I developed 6 static friction stations over the weekend for our introduction to friction in introductory physics. Most of the stations present students with two objects that need to be “budged”, and some hopefully accessible (visible or tactile way of telling) which one is harder to budge. Students are asked to predict which one they think will be harder to budge, and to articulate their reasoning.
Station 1: Material
The first one (above) is 2 identical blocks wrapped on the bottom with sand paper of a different grit. Students tend to know that material should make a difference, but often select the wrong one. The rougher feeling sand paper is not grippier! [Makes me wonder why do we sometimes say that coefficient of friction has to do with the roughness of the surface? Rubber is quite grippy, but no one would describe it as rough. Some rocks surface feels quite rough but are pretty slippery.] I’ve been asking students afterwards to feel the two and tell me which one they think they would rather have on the bottom of their shoe and why?
Station 2: Surface Area
Station 3: Mass
The second one (above) has identical blocks (and masses) placed with different surface area of contact. It’s common for students to think that more area will allow it to be more grippy. Students are surprised that it doesn’t seem to make a difference. Later, we’ll address why that might be the case.

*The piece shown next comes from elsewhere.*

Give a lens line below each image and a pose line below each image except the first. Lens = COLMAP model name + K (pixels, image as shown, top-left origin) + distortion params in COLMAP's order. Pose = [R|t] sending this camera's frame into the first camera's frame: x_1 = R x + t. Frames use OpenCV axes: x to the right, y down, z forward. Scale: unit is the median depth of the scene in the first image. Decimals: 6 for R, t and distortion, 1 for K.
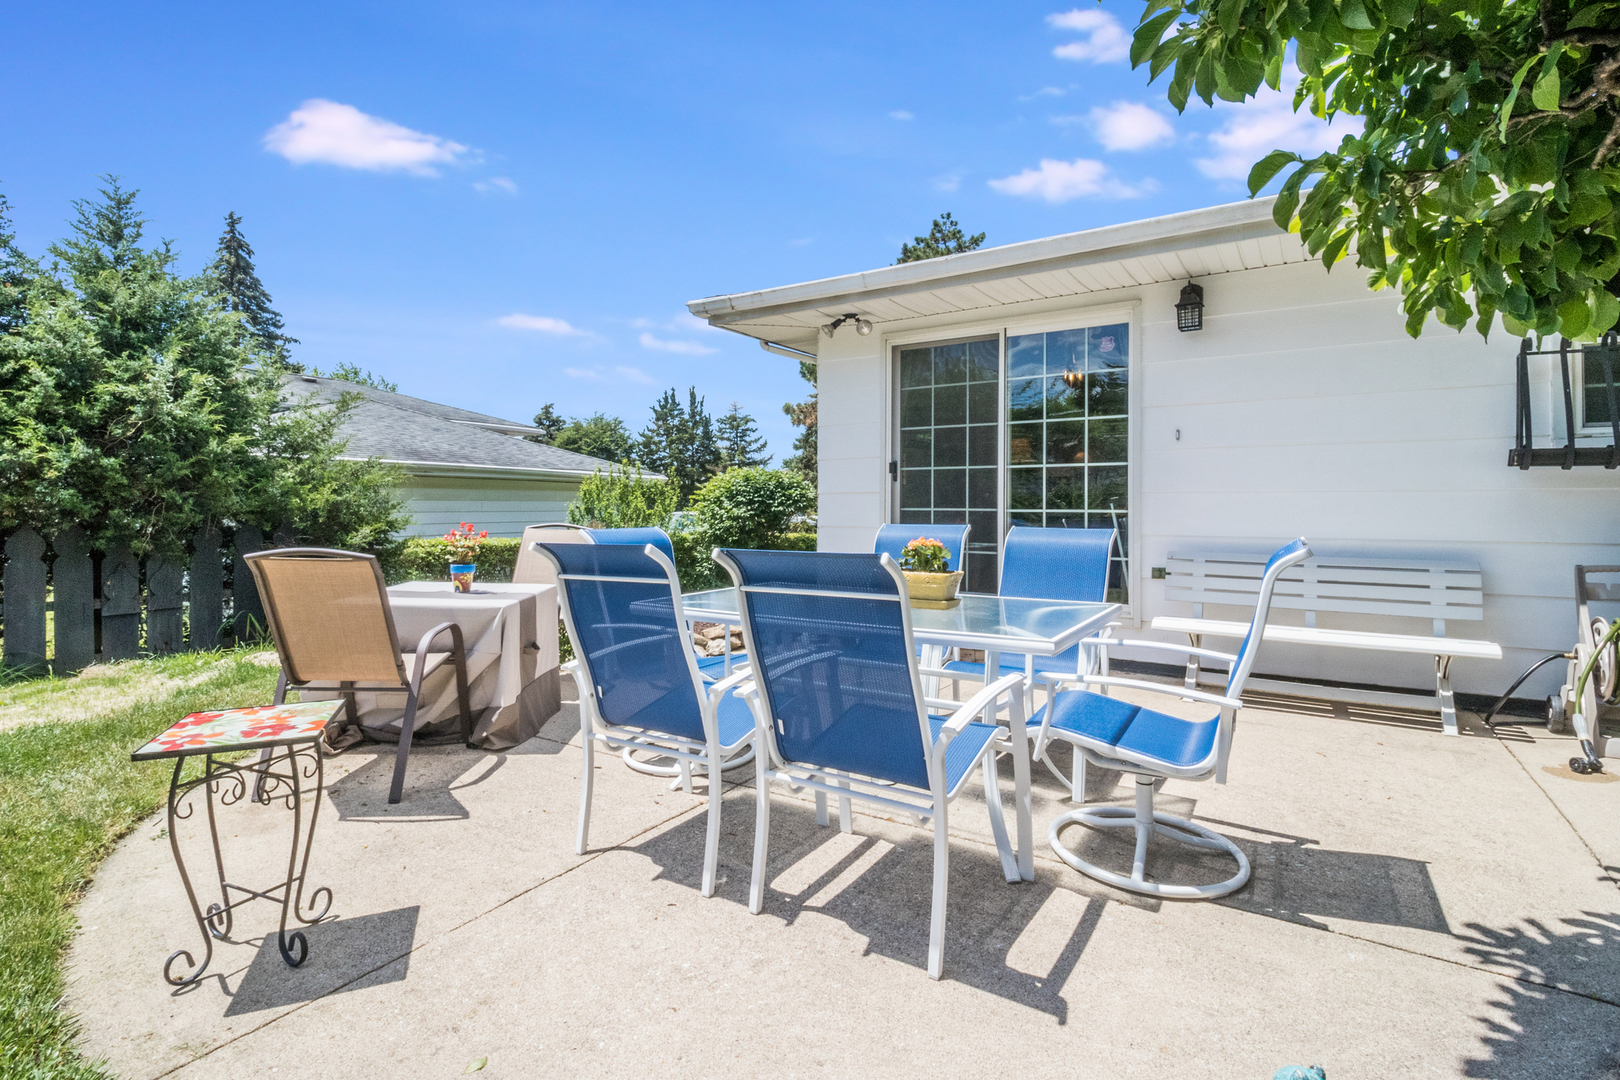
lens RADIAL K [[780.1, 0, 810.0], [0, 780.1, 540.0], [0, 0, 1]] dist [-0.002568, -0.002302]
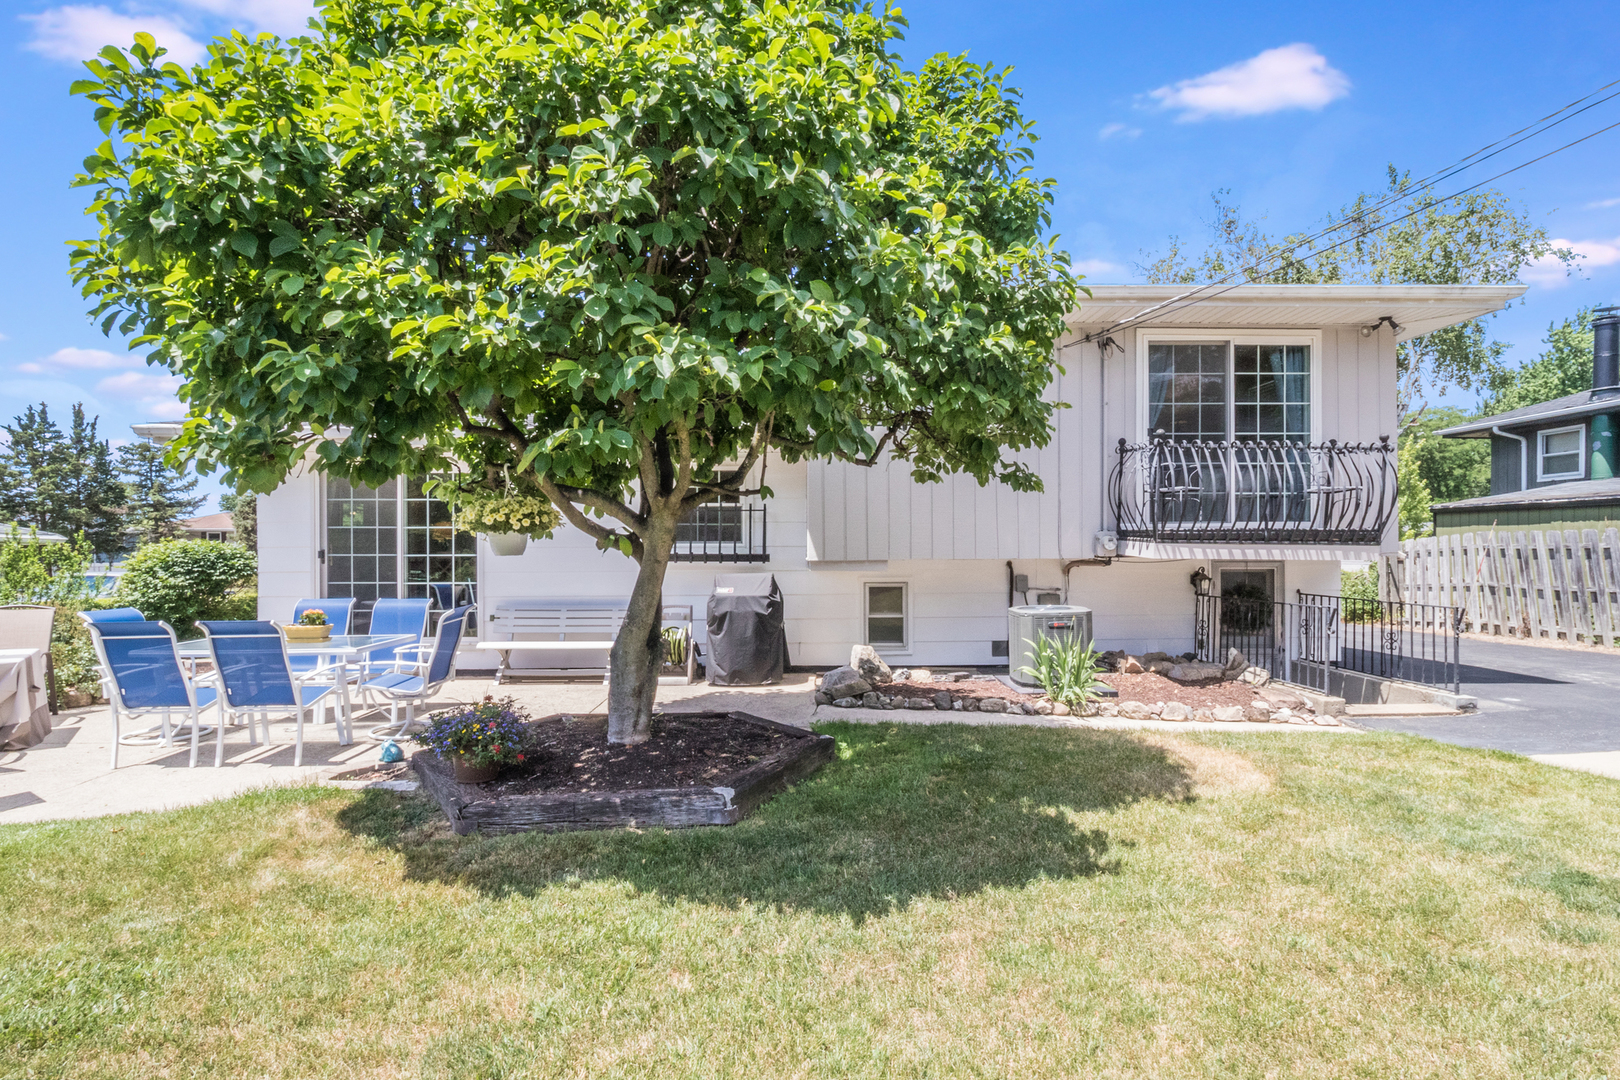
lens RADIAL K [[757.2, 0, 810.2], [0, 757.2, 551.8], [0, 0, 1]] dist [-0.020556, -0.000153]
pose [[0.806743, -0.006341, 0.590869, 0.009235], [0.032791, 0.998882, -0.034053, -0.011889], [-0.589992, 0.046847, 0.806049, -0.374471]]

The third one (above) has objects of different mass, which students tend to get correct (although not necessarily for the right reason). Mass comes up in two other demos.
Station 4: Vertical Lift
The fourth one (above) has two identical masses, one sitting on a surface, but the other identical mass is being pulled up slightly with a rubber band (thus lessening the normal force) Students tend to get this one correct, but getting them to articulate why they think so is a bit of work.
Station 5: Lifting vs. Dragging
The fifth one compares barely lifting (vertically) to barely budging (horizontally across a grippy surface). It’s a 1.0 kg block, so it takes about ~10N to lift. So far, students mostly think it will take more than 10N. The reasoning I hear has been, to lift it vertically, only the weight is opposing you, the air isn’t offering any resistance… to move it horizontally, you have to contend with both weight and the friction. Students are confounded! After, I try to get students to shop through their minds of objects in their house that they think they could budge, but not lift.. it’s easy to come up with some. This definitely gets us in the stickiness of the different between mass and weight.

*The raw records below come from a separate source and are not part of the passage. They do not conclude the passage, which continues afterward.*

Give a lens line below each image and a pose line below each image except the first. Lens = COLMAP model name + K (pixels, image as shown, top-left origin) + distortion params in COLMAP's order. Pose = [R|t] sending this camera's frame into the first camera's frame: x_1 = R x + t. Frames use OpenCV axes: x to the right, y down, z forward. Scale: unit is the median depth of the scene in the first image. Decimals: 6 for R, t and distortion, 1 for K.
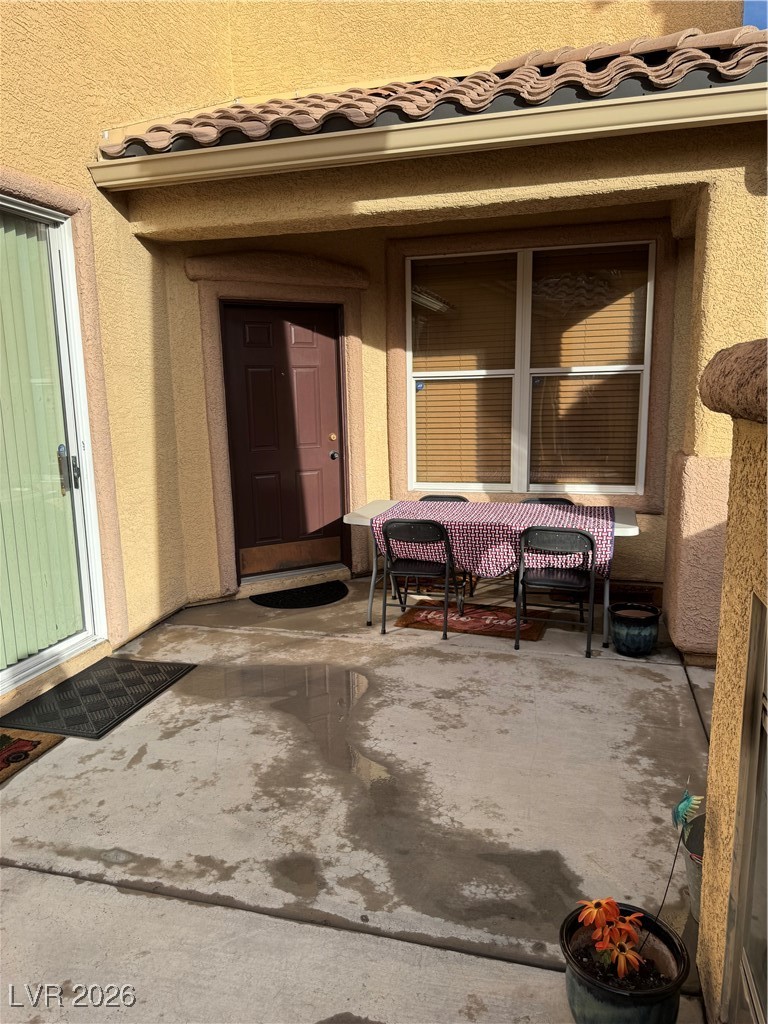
lens RADIAL K [[715.1, 0, 384.0], [0, 715.1, 514.3], [0, 0, 1]] dist [0.129076, -0.204223]
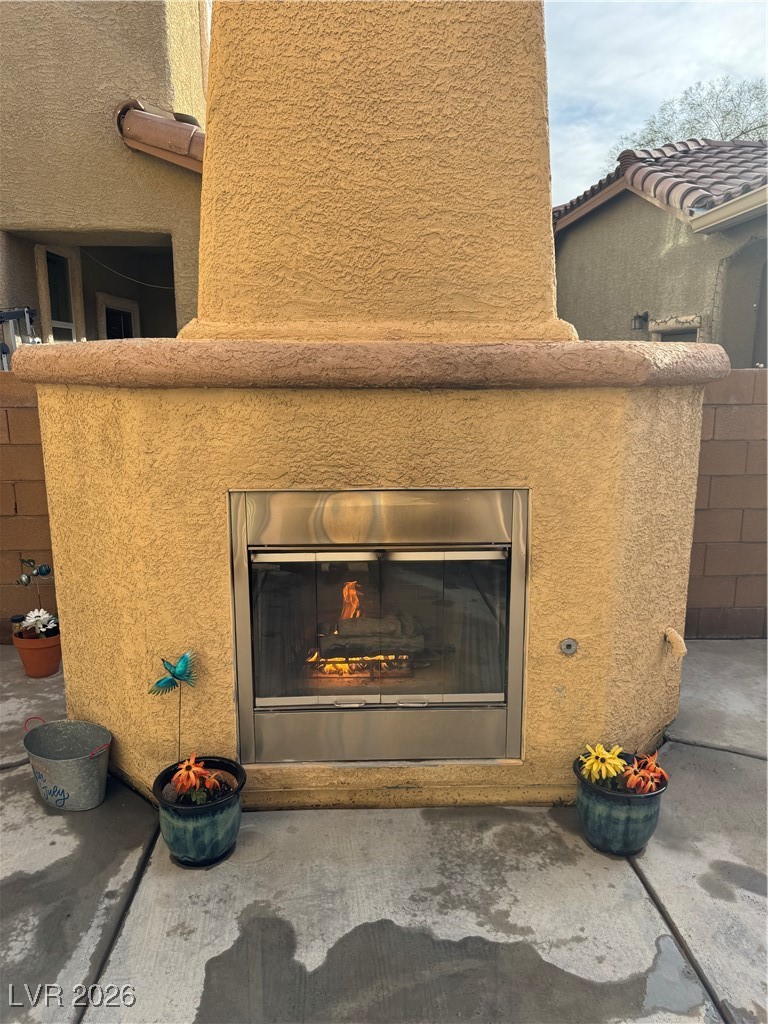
lens RADIAL K [[751.5, 0, 387.9], [0, 751.5, 501.3], [0, 0, 1]] dist [0.031297, -0.060172]
pose [[-0.309067, -0.162654, 0.937028, -0.385505], [0.175070, 0.958698, 0.224161, -0.060059], [-0.934788, 0.233326, -0.267826, 0.355447]]
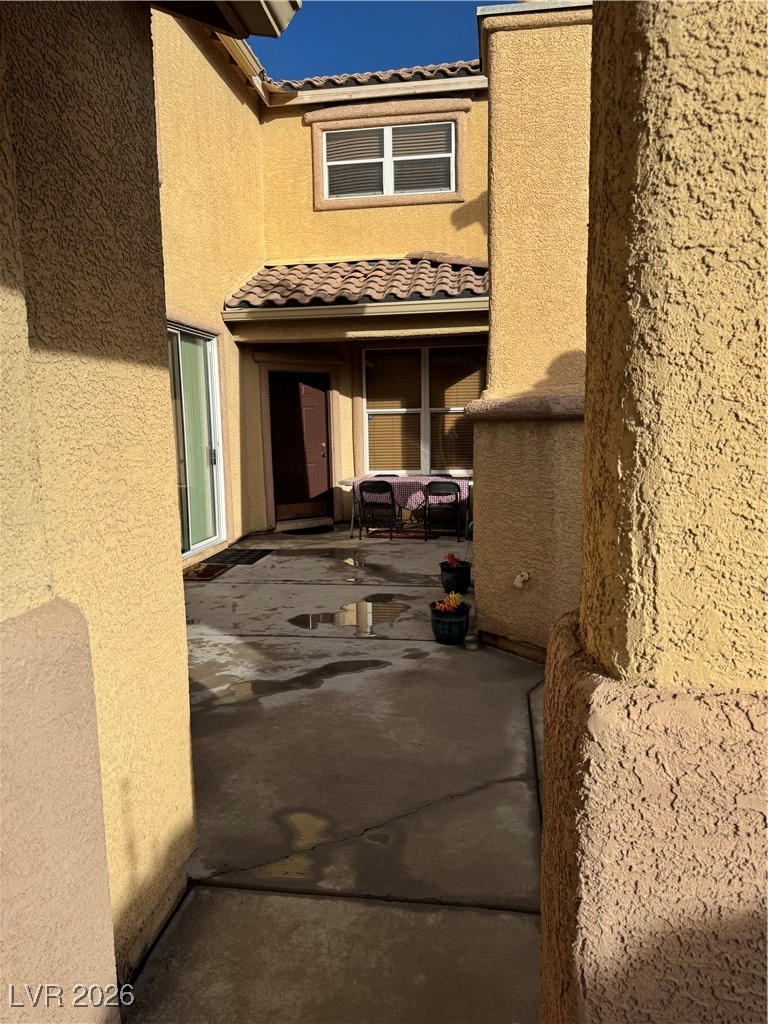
lens RADIAL K [[715.1, 0, 384.0], [0, 715.1, 514.3], [0, 0, 1]] dist [0.129076, -0.204223]
pose [[0.991363, -0.013374, 0.130461, -0.194198], [0.020030, 0.998556, -0.049842, 0.196946], [-0.129606, 0.052025, 0.990200, -0.984223]]
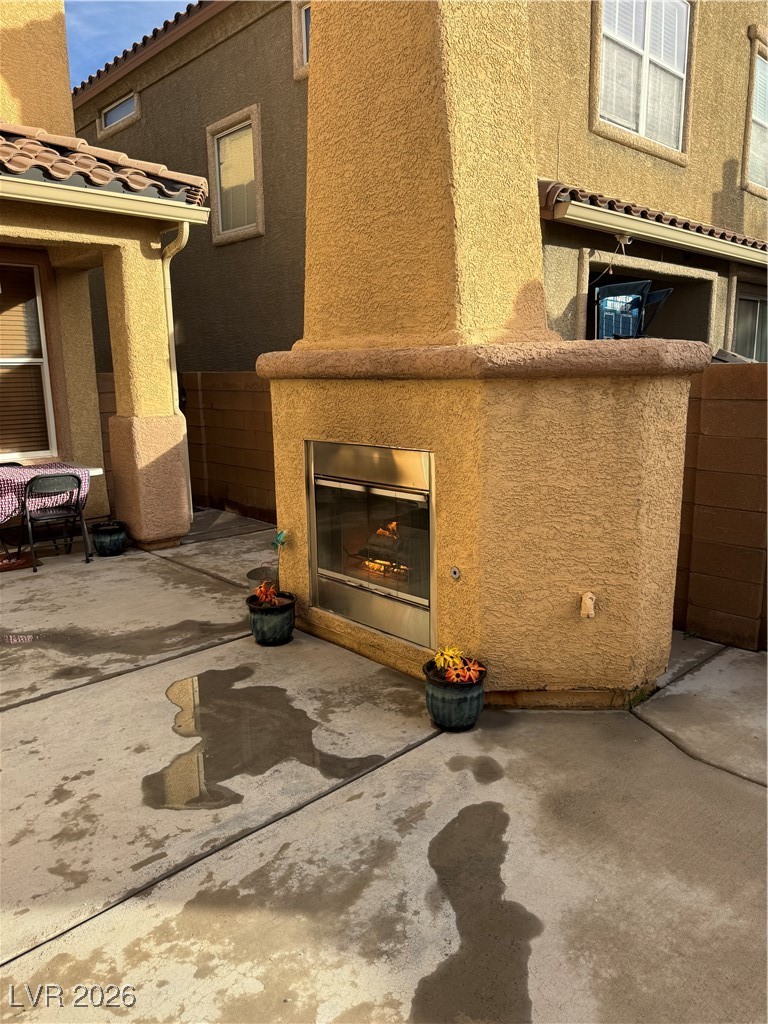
lens RADIAL K [[720.2, 0, 384.0], [0, 720.2, 512.0], [0, 0, 1]] dist [0.063815, -0.090032]
pose [[0.510685, -0.153323, 0.845986, -0.559305], [0.155622, 0.984202, 0.084431, 0.062684], [-0.845566, 0.088537, 0.526478, -0.229640]]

Station 6: Heavy without friction or light with friction
The sixth one has a heavy frictionless cart, and a light friction cart. Students pause to think here, quite a bit. In talking with students, it seems they are conflicted. What is most surprising to them is that any force gets the heavy cart to budge!… I’m going to have us watch the “million to one ” video from PSSC, after I think. Five and six together really get at tough ideas, not just about friction, but about mass/weight/N2nd Law, etc…
I’ve made a few changes to the setups from the pictures, including labels for the objects (A and B), and coloring that makes it easy to identify that one that has a friction pad.

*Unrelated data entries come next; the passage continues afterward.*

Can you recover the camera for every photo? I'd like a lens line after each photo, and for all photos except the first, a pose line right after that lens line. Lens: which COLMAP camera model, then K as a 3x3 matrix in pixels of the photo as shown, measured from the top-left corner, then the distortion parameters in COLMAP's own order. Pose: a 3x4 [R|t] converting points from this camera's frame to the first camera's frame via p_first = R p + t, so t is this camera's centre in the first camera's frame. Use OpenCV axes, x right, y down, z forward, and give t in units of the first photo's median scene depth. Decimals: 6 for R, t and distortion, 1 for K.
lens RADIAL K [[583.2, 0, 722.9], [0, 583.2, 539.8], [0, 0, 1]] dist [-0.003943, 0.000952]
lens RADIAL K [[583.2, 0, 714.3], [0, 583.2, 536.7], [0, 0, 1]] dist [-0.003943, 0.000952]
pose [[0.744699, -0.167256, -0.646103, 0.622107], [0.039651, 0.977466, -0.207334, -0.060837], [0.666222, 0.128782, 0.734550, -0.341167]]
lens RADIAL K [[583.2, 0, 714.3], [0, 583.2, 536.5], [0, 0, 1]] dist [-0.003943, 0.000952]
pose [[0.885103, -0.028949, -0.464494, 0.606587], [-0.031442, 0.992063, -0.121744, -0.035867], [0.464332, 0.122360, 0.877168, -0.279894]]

Next time, I want to do the first three to establish that mass and material matters, surface area does not. Doing the discussion with all six was too much. Have that discussion, first, and solidify those ideas.
Then, return to the issue of mass with the last three — mass matters, but not in the way you might think.
Possible to also refine idea of material… so 3 to establish what does and doesn’t matter, and then follow ups to refine our idea of how and in what way material / mass matter!